Extrait choisi |
***

Le marché conclu et les effets livrés, un simple reçu de ma part, stipulant les quantités délivrées et le montant de cet achat, suffit au Comité central, toujours chargé de l’organisation de la garde nationale, pour faire payer par les intendants May la maison Manteau-Lunel.
Le 13 avril, à quatre heures du soir, quinze bataillons de marche étaient réunis sur le boulevard Saint-Germain, derrière le ministère de la guerre, et le délégué Cluseret les passa en revue.
À mon départ pour Issy, après avoir pris les ordres du général Cluseret, Rossel s’approcha de moi et me dit:
En révolution, il est toujours difficile, quand on ne connaît pas le passé politique des hommes de leur laisser le champ libre. En dix jours, vous avez mis quinze bataillons en état d’aller combattre; vous avez enfreint, il est vrai, mes ordres, mais ce prompt résultat m’assure de votre dévouement à la cause que vous défendez. Bonne chance et au revoir.

***

Actions à mener |
(1) Transcrivez le passage de l'extrait choisi en commençant par « Le 13 avril, à » et en continuant jusqu'à « et au revoir. ».
(2) D'après l'extrait choisi, répondez brièvement :
(a) Combien de bataillons de marche étaient réunis le 13 avril sur le boulevard Saint-Germain ?
(b) Quelle maison les intendants May devaient-ils payer ?
(c) Selon Rossel, en combien de jours les bataillons ont-ils été mis en état d'aller combattre ?

***

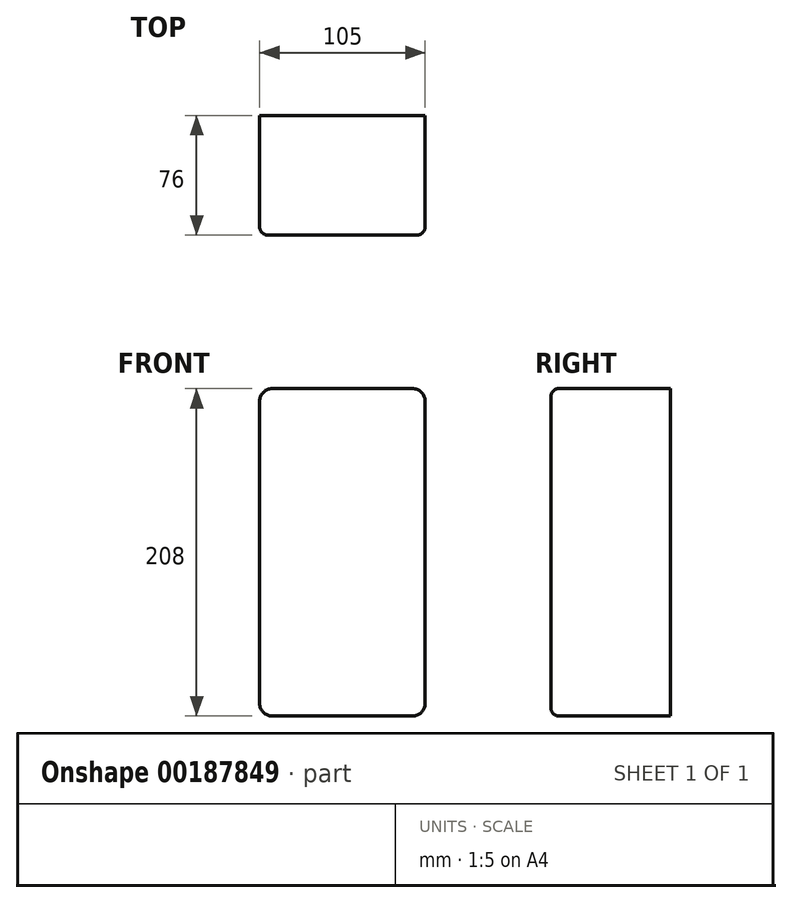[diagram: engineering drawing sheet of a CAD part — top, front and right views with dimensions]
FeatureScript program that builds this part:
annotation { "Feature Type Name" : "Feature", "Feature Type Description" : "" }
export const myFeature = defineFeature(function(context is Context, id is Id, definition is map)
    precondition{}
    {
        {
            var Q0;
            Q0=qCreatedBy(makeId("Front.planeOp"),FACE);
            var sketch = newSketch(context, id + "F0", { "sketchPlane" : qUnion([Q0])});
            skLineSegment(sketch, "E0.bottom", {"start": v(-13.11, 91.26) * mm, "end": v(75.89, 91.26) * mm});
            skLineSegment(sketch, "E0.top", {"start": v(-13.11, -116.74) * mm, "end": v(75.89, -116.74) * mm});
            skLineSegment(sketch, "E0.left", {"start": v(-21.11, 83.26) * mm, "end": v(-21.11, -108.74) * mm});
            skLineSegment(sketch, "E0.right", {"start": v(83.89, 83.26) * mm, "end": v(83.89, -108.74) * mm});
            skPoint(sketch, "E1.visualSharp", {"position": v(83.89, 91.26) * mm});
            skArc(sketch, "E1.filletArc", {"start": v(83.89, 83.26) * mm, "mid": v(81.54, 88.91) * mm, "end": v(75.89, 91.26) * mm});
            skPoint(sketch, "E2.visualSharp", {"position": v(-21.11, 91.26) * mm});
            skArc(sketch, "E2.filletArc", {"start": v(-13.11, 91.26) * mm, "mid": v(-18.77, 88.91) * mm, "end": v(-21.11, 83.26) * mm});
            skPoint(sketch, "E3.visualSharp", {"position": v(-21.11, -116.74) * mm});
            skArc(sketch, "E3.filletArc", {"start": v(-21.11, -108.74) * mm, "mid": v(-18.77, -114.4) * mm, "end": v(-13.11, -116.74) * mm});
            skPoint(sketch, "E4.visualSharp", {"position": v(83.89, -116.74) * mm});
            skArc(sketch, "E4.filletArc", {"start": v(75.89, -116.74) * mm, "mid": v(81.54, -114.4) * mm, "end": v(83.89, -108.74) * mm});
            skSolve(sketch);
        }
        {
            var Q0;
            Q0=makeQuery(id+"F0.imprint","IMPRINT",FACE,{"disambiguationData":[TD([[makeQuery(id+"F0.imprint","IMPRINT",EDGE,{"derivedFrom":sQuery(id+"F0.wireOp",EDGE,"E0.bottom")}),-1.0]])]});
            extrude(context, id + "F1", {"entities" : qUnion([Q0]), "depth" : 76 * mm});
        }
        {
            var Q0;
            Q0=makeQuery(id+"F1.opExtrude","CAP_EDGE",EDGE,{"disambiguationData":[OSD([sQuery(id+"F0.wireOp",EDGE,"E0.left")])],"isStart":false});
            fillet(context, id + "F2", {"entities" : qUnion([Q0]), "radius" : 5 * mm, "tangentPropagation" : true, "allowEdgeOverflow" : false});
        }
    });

***

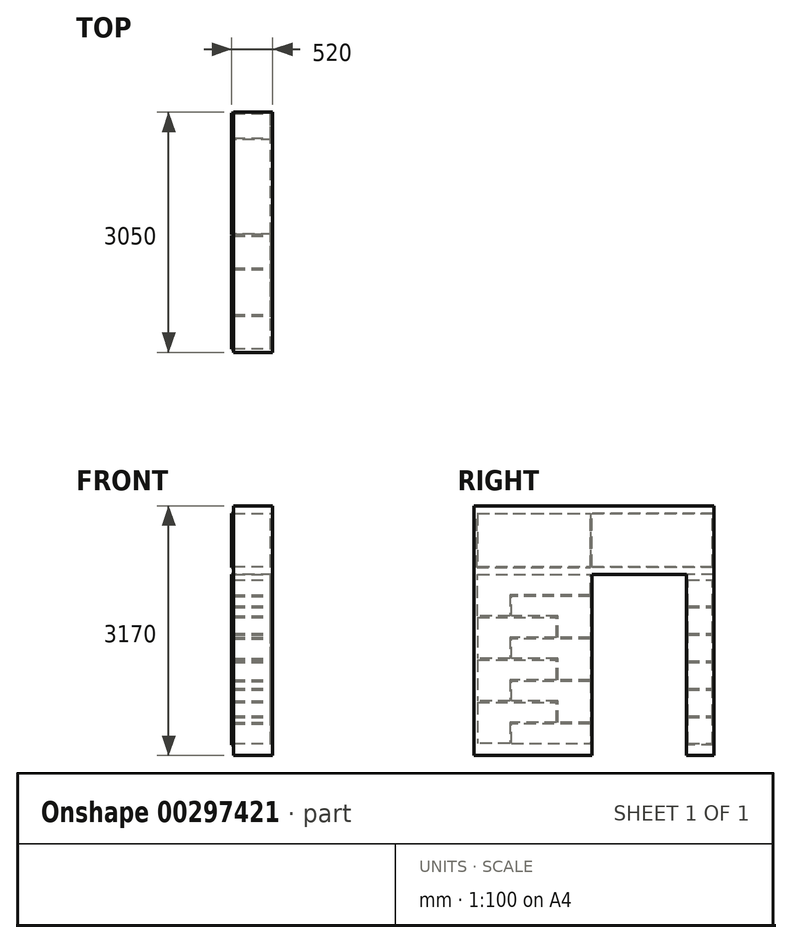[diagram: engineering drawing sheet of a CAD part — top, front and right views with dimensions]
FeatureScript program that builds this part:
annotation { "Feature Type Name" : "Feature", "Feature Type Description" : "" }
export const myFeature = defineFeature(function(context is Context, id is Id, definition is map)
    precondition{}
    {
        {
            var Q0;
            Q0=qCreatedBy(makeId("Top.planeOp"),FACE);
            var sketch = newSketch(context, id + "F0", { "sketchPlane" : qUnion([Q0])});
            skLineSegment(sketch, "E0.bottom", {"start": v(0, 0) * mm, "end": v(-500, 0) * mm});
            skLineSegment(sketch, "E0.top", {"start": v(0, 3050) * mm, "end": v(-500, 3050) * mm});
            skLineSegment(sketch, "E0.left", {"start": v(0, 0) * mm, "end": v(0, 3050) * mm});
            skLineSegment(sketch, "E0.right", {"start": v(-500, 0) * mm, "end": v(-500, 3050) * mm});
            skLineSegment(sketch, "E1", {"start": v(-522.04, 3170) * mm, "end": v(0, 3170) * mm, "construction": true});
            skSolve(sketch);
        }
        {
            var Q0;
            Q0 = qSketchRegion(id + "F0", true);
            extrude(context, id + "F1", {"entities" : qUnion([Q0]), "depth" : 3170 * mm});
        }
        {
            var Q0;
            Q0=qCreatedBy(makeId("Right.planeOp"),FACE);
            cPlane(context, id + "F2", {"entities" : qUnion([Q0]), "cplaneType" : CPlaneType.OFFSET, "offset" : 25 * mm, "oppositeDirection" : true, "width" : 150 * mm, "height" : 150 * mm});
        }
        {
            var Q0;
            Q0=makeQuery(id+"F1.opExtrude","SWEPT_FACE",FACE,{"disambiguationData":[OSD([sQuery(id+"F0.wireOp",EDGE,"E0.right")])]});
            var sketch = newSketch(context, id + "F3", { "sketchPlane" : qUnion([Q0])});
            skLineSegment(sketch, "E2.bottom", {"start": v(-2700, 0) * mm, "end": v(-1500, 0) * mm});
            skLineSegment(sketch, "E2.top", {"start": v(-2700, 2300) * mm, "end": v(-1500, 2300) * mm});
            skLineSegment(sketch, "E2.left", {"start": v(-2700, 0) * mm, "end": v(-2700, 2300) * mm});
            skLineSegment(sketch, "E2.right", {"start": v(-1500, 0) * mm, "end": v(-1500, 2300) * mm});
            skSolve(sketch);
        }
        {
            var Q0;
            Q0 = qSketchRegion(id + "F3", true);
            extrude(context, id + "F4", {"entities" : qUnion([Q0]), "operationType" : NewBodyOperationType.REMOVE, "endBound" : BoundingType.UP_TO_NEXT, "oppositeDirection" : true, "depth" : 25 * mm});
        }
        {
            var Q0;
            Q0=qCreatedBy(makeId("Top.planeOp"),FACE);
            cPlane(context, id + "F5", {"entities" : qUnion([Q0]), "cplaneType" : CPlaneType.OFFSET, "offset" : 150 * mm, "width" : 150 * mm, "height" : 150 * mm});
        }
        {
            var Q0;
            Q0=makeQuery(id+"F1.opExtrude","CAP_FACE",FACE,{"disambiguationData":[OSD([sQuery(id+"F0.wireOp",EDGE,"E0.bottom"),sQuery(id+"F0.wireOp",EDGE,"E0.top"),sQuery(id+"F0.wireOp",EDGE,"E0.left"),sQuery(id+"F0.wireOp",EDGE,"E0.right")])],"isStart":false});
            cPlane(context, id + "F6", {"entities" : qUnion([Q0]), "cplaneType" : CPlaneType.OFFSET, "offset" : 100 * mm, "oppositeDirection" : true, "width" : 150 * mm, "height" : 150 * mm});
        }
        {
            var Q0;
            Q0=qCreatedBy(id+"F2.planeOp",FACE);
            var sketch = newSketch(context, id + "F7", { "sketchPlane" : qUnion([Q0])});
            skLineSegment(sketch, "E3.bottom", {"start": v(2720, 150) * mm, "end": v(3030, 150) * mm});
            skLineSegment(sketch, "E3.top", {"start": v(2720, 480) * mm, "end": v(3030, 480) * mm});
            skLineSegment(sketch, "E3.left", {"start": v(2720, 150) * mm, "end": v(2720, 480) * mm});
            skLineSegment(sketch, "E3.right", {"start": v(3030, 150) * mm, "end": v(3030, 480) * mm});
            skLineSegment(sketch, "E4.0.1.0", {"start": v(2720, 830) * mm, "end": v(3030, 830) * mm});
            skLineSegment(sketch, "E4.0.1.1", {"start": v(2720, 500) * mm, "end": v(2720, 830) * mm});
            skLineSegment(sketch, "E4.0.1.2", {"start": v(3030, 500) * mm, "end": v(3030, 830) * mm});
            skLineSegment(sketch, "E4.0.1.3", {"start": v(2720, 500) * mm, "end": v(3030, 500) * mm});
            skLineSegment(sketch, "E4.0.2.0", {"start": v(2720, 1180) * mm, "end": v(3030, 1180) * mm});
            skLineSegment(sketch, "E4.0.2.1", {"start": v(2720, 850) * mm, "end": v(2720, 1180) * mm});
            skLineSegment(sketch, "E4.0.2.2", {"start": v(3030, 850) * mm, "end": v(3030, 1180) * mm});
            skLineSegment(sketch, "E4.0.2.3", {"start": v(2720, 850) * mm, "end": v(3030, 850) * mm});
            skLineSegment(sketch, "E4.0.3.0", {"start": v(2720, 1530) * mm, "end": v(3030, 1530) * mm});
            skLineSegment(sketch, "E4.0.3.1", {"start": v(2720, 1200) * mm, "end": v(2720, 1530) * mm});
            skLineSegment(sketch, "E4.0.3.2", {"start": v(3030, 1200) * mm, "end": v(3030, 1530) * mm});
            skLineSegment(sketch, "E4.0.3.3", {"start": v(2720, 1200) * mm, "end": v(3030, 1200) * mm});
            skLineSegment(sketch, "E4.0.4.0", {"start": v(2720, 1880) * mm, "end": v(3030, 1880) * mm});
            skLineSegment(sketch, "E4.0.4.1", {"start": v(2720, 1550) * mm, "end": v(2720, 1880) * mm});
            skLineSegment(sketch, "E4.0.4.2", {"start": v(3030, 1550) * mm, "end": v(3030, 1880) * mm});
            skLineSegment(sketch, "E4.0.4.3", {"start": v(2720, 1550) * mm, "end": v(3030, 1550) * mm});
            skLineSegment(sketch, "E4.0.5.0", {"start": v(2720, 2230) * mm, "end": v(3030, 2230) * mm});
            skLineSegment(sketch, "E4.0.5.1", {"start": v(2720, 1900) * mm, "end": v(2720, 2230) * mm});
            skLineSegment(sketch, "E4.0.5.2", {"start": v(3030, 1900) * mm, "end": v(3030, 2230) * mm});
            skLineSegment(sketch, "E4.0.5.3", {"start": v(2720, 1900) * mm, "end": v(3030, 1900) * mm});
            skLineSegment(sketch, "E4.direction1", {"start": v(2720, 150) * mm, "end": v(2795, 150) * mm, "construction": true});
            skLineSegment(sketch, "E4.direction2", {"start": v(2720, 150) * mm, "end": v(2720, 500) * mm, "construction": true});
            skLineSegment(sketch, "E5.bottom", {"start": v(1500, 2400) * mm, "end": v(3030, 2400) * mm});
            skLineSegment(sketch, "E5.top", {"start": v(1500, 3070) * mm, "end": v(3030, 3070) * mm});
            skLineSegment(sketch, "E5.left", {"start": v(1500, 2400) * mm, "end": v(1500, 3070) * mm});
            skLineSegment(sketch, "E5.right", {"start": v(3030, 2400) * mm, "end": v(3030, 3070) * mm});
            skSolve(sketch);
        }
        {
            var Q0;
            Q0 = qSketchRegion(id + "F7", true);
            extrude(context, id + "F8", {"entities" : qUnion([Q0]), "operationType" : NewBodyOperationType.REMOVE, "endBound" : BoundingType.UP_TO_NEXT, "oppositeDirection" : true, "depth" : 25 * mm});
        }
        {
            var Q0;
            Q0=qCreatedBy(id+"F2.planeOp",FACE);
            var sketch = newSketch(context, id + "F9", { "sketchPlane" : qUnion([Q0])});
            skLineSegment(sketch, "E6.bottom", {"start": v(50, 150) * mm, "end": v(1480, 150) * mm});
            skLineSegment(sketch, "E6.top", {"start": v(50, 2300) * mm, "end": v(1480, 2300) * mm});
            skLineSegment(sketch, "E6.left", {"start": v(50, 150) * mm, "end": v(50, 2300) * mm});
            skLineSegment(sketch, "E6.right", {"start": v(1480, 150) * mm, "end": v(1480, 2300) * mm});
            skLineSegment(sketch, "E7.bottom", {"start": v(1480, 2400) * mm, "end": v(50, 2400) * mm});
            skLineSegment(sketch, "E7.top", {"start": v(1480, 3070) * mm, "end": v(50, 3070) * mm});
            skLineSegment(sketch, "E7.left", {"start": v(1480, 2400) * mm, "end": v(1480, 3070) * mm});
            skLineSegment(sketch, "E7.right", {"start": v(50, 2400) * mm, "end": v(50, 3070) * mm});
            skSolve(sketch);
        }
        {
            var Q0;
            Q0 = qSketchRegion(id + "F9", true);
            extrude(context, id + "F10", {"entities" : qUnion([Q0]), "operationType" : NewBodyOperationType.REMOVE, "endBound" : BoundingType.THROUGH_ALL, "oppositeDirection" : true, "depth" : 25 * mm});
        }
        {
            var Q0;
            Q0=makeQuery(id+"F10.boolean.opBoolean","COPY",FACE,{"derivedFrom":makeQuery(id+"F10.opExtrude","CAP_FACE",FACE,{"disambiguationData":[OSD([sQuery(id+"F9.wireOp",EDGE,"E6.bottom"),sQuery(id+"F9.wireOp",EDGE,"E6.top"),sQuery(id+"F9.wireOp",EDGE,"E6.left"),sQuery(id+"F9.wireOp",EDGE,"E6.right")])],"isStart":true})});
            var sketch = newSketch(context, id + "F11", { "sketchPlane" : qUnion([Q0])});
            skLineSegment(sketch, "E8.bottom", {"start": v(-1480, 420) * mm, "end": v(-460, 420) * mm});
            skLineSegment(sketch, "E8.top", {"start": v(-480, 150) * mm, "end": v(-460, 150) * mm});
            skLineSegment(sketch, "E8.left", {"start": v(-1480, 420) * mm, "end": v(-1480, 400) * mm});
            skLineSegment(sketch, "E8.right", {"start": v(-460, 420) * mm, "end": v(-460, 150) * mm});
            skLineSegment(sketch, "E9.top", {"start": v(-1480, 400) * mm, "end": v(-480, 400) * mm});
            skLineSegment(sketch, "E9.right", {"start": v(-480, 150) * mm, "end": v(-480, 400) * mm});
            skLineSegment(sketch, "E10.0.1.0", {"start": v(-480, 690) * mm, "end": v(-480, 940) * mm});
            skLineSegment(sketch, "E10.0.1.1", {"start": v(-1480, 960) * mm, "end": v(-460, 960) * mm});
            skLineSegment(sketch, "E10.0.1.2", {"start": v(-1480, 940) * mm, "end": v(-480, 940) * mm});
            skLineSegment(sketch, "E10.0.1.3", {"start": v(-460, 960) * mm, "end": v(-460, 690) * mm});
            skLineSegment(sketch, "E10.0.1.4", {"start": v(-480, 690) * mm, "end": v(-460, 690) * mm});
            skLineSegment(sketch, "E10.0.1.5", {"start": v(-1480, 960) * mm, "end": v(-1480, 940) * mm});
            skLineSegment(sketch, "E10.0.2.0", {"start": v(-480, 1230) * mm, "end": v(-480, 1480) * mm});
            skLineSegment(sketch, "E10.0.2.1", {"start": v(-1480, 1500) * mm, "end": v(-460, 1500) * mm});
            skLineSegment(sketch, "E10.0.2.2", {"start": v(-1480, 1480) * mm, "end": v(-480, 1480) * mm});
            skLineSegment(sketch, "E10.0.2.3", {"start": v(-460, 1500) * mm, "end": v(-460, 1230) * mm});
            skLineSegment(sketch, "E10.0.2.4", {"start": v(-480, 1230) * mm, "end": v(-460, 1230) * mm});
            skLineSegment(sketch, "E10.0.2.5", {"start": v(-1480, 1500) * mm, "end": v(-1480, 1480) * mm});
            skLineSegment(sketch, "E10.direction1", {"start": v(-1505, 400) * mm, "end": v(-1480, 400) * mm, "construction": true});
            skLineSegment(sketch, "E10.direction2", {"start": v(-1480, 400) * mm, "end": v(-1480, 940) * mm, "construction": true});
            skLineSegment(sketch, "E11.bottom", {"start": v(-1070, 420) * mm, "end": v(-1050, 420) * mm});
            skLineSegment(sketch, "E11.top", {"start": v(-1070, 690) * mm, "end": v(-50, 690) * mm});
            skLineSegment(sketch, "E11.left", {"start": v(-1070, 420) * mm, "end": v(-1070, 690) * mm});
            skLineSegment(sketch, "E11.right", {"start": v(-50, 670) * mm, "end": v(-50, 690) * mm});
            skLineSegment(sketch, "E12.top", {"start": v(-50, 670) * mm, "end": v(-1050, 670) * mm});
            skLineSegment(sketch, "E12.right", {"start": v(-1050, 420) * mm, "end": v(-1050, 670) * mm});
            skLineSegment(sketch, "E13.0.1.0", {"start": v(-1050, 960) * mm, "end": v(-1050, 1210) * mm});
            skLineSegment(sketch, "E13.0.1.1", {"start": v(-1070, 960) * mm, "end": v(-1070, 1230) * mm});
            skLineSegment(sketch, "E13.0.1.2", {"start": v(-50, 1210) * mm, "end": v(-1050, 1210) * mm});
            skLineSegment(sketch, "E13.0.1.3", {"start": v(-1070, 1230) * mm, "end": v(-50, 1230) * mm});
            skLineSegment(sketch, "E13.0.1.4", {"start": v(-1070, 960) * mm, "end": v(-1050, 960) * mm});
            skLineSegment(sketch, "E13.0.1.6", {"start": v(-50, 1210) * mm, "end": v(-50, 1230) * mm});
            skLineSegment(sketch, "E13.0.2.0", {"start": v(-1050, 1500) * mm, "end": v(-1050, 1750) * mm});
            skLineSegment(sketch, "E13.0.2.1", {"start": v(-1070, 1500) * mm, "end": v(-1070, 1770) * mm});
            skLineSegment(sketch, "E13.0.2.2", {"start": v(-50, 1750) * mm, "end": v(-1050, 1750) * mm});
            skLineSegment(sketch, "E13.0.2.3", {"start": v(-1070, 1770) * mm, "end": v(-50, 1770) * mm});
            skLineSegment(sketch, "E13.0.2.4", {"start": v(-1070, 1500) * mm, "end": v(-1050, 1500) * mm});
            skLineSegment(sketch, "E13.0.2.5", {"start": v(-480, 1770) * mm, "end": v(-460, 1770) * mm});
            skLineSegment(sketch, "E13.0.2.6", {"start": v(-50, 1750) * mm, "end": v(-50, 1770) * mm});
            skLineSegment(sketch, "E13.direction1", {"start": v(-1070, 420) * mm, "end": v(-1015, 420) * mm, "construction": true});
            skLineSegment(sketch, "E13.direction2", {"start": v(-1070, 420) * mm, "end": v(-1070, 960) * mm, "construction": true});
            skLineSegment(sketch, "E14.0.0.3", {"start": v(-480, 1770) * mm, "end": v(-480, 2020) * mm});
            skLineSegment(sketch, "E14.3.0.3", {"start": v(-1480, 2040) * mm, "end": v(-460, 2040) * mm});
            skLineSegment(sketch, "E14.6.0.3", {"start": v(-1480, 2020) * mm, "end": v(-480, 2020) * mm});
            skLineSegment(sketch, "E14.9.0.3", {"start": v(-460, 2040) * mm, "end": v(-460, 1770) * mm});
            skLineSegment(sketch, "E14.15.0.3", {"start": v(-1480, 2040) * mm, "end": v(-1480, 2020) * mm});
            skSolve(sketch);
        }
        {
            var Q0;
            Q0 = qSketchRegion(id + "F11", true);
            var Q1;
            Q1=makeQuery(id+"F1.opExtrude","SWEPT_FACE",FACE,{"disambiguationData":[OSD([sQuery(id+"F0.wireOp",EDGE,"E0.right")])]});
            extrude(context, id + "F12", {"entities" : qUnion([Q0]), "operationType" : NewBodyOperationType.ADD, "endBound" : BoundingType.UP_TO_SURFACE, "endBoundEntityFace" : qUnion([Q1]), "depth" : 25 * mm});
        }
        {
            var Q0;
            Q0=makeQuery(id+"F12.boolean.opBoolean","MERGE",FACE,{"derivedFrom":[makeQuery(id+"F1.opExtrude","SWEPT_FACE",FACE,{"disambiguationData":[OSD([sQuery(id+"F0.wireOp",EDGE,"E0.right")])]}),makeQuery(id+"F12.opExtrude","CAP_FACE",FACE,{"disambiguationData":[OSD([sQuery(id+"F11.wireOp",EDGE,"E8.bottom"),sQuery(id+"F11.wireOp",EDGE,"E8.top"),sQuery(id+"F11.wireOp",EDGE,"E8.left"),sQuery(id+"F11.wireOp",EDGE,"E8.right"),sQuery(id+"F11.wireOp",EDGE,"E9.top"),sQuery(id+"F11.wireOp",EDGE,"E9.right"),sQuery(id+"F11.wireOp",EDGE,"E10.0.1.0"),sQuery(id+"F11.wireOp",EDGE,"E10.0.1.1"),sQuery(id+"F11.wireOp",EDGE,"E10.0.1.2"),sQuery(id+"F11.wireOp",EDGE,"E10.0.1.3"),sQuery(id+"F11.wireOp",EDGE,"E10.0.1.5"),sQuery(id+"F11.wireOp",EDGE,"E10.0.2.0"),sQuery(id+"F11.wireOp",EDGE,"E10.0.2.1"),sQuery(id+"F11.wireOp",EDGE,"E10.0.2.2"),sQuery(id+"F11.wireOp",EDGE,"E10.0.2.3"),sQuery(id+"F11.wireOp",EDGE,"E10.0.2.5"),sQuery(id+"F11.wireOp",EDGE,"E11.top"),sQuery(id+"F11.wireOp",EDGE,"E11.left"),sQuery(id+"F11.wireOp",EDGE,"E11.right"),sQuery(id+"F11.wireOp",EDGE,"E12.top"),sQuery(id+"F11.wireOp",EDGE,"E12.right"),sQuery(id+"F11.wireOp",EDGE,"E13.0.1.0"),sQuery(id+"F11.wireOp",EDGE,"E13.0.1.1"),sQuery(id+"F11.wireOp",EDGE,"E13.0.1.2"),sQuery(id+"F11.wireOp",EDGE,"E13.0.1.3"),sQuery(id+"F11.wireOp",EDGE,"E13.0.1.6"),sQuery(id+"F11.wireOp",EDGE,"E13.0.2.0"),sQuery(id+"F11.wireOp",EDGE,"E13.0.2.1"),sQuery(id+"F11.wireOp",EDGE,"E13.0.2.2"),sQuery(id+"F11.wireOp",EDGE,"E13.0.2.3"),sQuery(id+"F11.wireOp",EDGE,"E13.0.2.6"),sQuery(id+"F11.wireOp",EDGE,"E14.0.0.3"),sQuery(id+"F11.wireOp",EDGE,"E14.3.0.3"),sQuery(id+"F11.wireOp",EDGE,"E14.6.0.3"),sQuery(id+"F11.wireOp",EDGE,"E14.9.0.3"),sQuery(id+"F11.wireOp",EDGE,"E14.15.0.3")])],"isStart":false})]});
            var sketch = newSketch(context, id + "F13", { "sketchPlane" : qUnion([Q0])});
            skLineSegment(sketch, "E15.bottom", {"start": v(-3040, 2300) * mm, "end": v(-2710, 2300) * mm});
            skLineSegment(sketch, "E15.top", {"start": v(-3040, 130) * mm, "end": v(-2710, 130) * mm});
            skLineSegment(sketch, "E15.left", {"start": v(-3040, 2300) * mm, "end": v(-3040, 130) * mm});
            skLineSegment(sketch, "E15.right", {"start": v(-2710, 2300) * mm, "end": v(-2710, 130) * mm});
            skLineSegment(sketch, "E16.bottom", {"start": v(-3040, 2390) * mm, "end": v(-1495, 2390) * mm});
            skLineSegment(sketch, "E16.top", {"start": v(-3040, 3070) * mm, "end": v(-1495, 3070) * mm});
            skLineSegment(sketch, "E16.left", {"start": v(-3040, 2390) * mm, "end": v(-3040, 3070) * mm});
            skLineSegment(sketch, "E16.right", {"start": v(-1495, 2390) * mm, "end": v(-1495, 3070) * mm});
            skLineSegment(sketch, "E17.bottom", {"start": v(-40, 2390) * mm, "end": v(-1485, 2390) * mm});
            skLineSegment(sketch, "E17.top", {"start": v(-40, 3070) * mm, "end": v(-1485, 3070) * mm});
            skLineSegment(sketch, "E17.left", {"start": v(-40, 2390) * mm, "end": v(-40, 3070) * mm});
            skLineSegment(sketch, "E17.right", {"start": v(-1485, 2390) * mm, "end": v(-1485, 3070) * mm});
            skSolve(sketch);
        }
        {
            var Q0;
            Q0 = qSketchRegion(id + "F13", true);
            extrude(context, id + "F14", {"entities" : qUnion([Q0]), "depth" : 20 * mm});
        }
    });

***

Réponses détaillées |
(1)
Le 13 avril, à quatre heures du soir, quinze bataillons de marche étaient réunis sur le boulevard Saint-Germain, derrière le ministère de la guerre, et le délégué Cluseret les passa en revue.
À mon départ pour Issy, après avoir pris les ordres du général Cluseret, Rossel s’approcha de moi et me dit:
En révolution, il est toujours difficile, quand on ne connaît pas le passé politique des hommes de leur laisser le champ libre. En dix jours, vous avez mis quinze bataillons en état d’aller combattre; vous avez enfreint, il est vrai, mes ordres, mais ce prompt résultat m’assure de votre dévouement à la cause que vous défendez. Bonne chance et au revoir.

(2)
(a) Quinze.
(b) La maison Manteau-Lunel.
(c) En dix jours.